● Tarefas do exercício:
[A] Transcreva, por favor, o trecho do texto sobre o ITBI que vai de "Com base no" até "da pessoa jurídica.".
[B] Prossiga com o texto sobre o ITBI a partir do ponto em que ele termina.

#### Texto citado

No julgamento do STF, a primeira parte da decisão acima referida foi nitidamente desfavorável aos contribuintes, já que limitou a imunidade ao valor do capital social a ser integralizado. A título de exemplo, se o capital social a ser integralizado for de R$ 20.000,00 e o bem imóvel estiver avaliado em R$ 100.000,00, a diferença de R$ 80.000,00 a ser registrada como reserva de capital estará sujeita à incidência do ITBI.
Em contrapartida, a tese secundária extraída do julgado tem parecer favorável aos contribuintes, em particular às empresas com atividade preponderante imobiliária – como holdings patrimoniais –, ao passo que, para essas, haveria imunidade do ITBI na transmissão de bens imóveis e direitos quando há integralização do capital social.
Com base no precedente do STF, há decisões favoráveis aos contribuintes nos Tribunais de Justiça de São Paulo, Minas Gerais, Bahia e Ceará, pelo reconhecimento da imunidade do imposto.
A Constituição Federal não faz qualquer menção à proporção entre o valor do imóvel que foi/será transferido e o capital social da sociedade que recebeu/receberá o imóvel. O requisito principal, para o reconhecimento da imunidade, está relacionado à preponderância da atividade, calculada com base na receita operacional da pessoa jurídica.
No entanto, o julgamento do STF abre margem para a interpretação de que, nas operações de integralização de capital social, não incide ITBI apenas até o valor do imóvel registrado na declaração do imposto de renda. Ou seja, se a prefeitura entender que o valor venal do bem imóvel é superior ao declarado, pode passar a cobrar ITBI do montante excedente.
Além disso, na decisão do STF aponta que todas as empresas estão imunes, independentemente da atuação, mas somente até o limite do capital social. Ou seja, poderão passar a pagar ITBI sobre o montante excedente entre valor do capital integralizado e o valor venal do imóvel. Trata-se de uma mudança de paradigma grande para o contribuinte.
Resultados e consequências práticas da integralização de capital pelo ITBI
Mesmo com a imunidade do pagamento do ITBI até o limite do capital social, nas operações de integralização de um bem imóvel à pessoa jurídica, as empresas podem sofrer consequências negativas com a decisão do STF. Primeiramente, porque, na grande maioria dos casos, o montante excedente é maior do que o valor histórico do imóvel.
Em concordância ao que foi exposto, evidencia-se que houve alteração do entendimento até então pacífico na Suprema Corte, tendo em vista que o dispositivo constitucional em voga sempre foi majoritariamente interpretado no sentido de que, nos casos tanto de transmissão de bens em realização de capital quanto de fusão, incorporação, cisão ou extinção, a imunidade só faria jus se a atividade preponderante do adquirente não fosse imobiliária.

########
#### Linhas de dados

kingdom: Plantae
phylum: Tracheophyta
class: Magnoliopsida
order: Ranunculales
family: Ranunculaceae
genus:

########

● Resultados esperados:
[A]
Com base no precedente do STF, há decisões favoráveis aos contribuintes nos Tribunais de Justiça de São Paulo, Minas Gerais, Bahia e Ceará, pelo reconhecimento da imunidade do imposto.
A Constituição Federal não faz qualquer menção à proporção entre o valor do imóvel que foi/será transferido e o capital social da sociedade que recebeu/receberá o imóvel. O requisito principal, para o reconhecimento da imunidade, está relacionado à preponderância da atividade, calculada com base na receita operacional da pessoa jurídica.

[B]
Esse novo entendimento da Suprema Corte pode afetar planejamentos sucessórios, patrimoniais e tributários, uma vez que a utilização de estruturas na constituição de holdings muitas vezes envolve a subscrição de capital nos moldes da decisão do STF.
É igualmente importante registrar que o julgado não tratou da regra que permite ao contribuinte optar por transferir os imóveis pelo valor da respectiva declaração de bens ou pelo valor de mercado (art. 23 da Lei n. 9.249/95 c/c art. 142 do RIR), de modo que continua a ser uma escolha do particular a atribuição do valor pelo qual o bem será transferido.
Tal esclarecimento se faz necessário, pois, a partir do julgado, surgiram algumas interpretações muito “a propósito” do que foi decidido pelo STF, que em nenhum momento conduz a uma autorização aos municípios para avaliarem, por valor de mercado, os bens imóveis incorporados, que, pelo seu valor histórico, integralizaram o capital social da pessoa jurídica, a fazer incidir o ITBI sobre o valor excedente. Não se discutiu, pois, eventual divergência entre o valor integralizado e o valor de avaliação dos bens pelo município, cuja situação sequer ocorreu no caso concreto analisado.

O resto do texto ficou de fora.